P. Vegeti Renati digestorum artis mulomedicinae libri; edidit Ernestus Lommatzsch, Lipsiae, in aedibus B. G. Teubneri, 1903, pp. 3-277.
It was traditionally thought that Vegetius wrote only two technical treatises, one on military techniques, the Epitoma rei militaris, and another on veterinary medicine, the Digesta artis mulomedicinalis (or Mulomedicina, the work’s titulus uulgatus), both in four books. More recently, however, another hypothesis has come to the fore and became dominant: the fourth book of Digesta artis mulomedicinalis was in fact an independent text on bovine illnesses, which was probably entitled De curis boum epitoma (ex diuersis auctoribus).
Vegetius’ hippiatric treatise is transmitted, in its entirety or in parts, in about twenty codices. E. Lommatzsch, who put together what is even now the reference edition, knew of only ten. However, there is a more recent critical edition of the first book by V. Ortoleva (Catania, 1999), which also contains a general preface to the work. The manuscript tradition presents the work under three different titles: Digesta artis mulomedicinae, Digesta artis mulomedicinalis and Mulomedicina.
Once we accept the fourth book as, in fact, a free-standing pamphlet (libellus) on bovine medicine (De curis boum epitoma), the Digesta artis mulomedicinae proper is reduced to three books of unequal length. The first book is preceded by a prologue, which serves as a general preface for the work, and it contains 64 chapters: these address equine glanders (1-20), illnesses involving fever (29-36), internal diseases (39-52), other illnesses (52-55, 61-63), the care required to maintain good health among animals (56), and various potiones (57-60, 64). The second book discusses the rest of the equine diseases, arranged a capite ad calcem throughout 149 chapters. The third book is formed of 27 chapters: anatomy (1-4), physical characteristics (5-6), life expectancy (7), and then the remedies and medicinal preparations for treating various illnesses (7-27). Some manuscripts are interpolated and also include other preparations recommended for treating different symptoms and maladies.

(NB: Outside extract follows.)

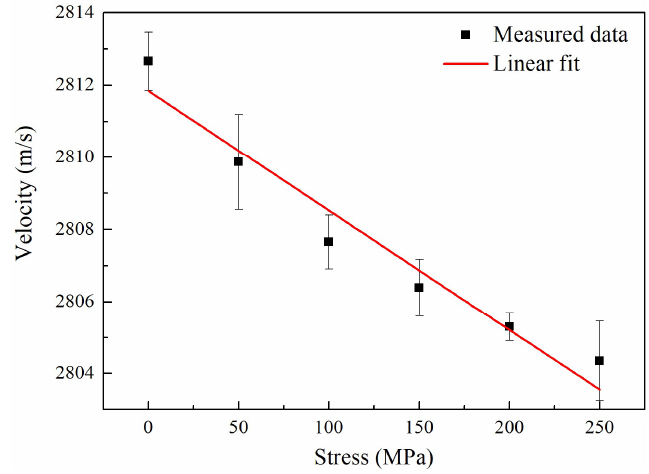
Figure 2. The relationship between the velocity of Rayleigh surface wave and the applied stress.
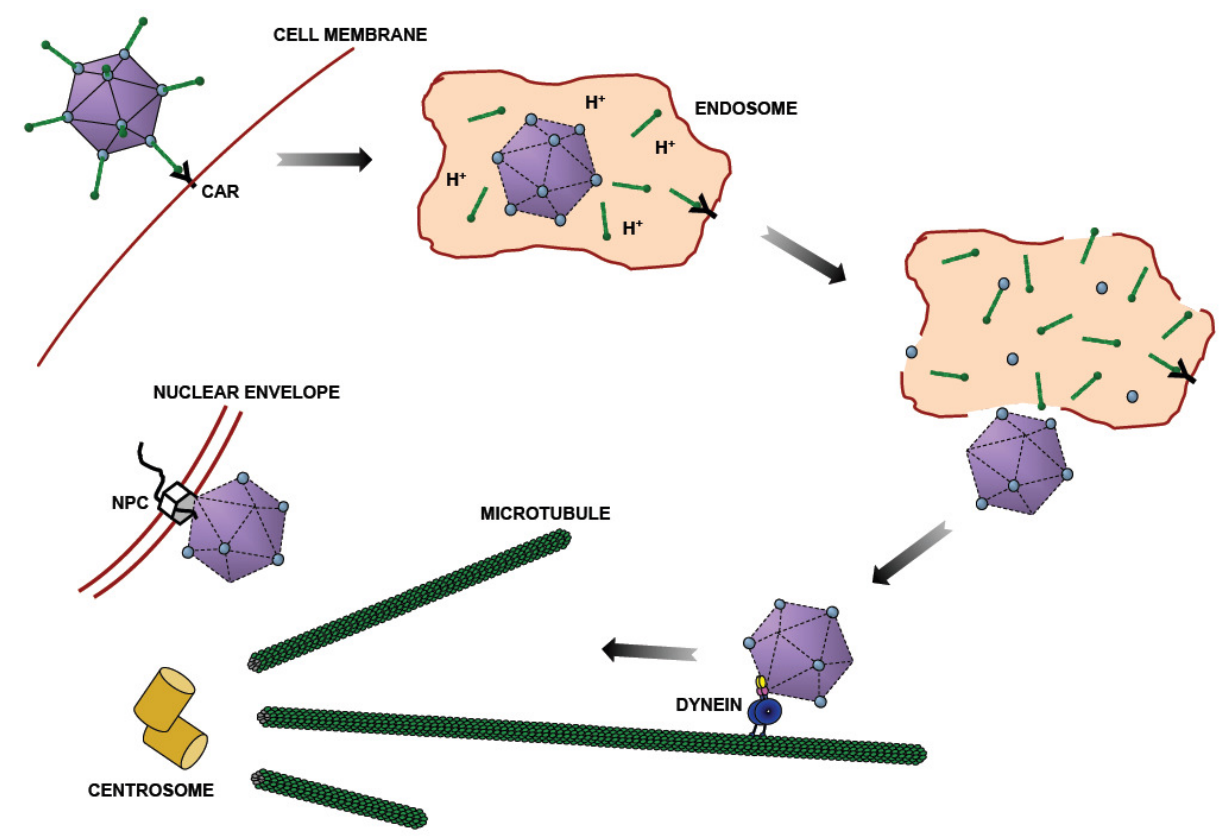
Figure 1. Adenovirus Entry Pathway. After binding to the plasma membrane through the Coxsackie and Adenovirus (CAR) receptor, adenovirus is taken up by endocytosis [8,9]. endosomalysis, adenovirus moves bidirectionally along microtubules (MTs) [13],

In the work’s general preface, Vegetius justifies his intention to address veterinary medicine related to horses in a concise but comprehensive manner, extracting useful material from authoritative sources and summarising it in an organised fashion. He recognises that there are precedents in the Latin tradition (Pelagonius, Columella, Chiron, and Apsyrtus), but he does not think that these writings always deal with veterinary medicine in a satisfactory manner, for several reasons. The first two writers possess abundant dicendi facultas, but the first is interested in the treatment of animals without furnishing the necessary breadth of instruction for how to proceed (leui admonitione), while the second systematically omits the symptoms and the causes of diseases, as if his readers already possessed a basic proficiency in the material. Chiron and Apsyrtus, however, express themselves in an inferior style, with little elegance; and even if the contents of their works are more complete, they are very disorganised, which hinders the ease and usefulness of their reading. Furthermore, some of the medicinal preparations were expensive, and this often dissuaded the owners, through economy or prudence, from treating sick animals: this fact pushed Vegetius into writing his work ad omnium utilitatem. (D. Paniagua tr. C. Belanger).